EXERCISE — Copy out, from the data below, each line in which the word "bounding" occurs.

::::::::::

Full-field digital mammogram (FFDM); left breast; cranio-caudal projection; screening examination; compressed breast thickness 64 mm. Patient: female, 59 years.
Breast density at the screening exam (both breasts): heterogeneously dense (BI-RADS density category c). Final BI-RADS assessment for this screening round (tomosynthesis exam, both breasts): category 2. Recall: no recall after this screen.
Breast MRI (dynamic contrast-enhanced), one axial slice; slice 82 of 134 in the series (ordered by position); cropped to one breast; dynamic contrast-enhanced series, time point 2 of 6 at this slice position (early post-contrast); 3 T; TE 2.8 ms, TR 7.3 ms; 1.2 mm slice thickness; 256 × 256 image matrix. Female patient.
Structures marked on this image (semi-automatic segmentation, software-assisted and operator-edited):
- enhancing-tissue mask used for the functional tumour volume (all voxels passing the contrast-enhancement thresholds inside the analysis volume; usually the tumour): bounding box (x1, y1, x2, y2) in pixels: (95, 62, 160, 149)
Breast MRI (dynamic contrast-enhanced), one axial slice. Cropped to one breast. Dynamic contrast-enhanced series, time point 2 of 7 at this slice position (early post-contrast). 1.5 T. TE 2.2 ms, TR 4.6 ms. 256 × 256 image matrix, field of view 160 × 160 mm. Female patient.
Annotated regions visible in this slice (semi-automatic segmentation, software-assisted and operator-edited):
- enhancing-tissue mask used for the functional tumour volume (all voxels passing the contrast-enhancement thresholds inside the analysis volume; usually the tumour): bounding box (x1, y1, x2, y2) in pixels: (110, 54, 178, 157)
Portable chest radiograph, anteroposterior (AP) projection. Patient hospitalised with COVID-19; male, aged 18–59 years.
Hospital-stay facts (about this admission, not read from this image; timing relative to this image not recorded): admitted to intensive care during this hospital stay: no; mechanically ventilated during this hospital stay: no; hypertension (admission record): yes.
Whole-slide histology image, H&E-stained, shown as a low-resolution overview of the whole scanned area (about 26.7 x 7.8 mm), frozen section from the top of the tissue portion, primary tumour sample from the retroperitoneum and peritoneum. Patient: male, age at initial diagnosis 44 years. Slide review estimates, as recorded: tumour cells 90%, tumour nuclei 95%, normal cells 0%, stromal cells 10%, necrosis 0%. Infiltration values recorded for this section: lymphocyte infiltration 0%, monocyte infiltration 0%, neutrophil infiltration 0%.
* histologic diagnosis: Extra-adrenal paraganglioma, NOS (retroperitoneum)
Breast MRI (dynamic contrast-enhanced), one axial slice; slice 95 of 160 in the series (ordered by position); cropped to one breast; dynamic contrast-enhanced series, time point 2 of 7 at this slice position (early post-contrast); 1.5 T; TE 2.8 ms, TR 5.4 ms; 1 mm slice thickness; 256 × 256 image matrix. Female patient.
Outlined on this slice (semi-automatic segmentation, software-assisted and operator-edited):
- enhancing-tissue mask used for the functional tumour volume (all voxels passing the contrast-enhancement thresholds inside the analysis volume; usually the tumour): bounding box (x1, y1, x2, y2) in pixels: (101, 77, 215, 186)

::::::::::

TASK RESULT —
- enhancing-tissue mask used for the functional tumour volume (all voxels passing the contrast-enhancement thresholds inside the analysis volume; usually the tumour): bounding box (x1, y1, x2, y2) in pixels: (95, 62, 160, 149)
- enhancing-tissue mask used for the functional tumour volume (all voxels passing the contrast-enhancement thresholds inside the analysis volume; usually the tumour): bounding box (x1, y1, x2, y2) in pixels: (110, 54, 178, 157)
- enhancing-tissue mask used for the functional tumour volume (all voxels passing the contrast-enhancement thresholds inside the analysis volume; usually the tumour): bounding box (x1, y1, x2, y2) in pixels: (101, 77, 215, 186)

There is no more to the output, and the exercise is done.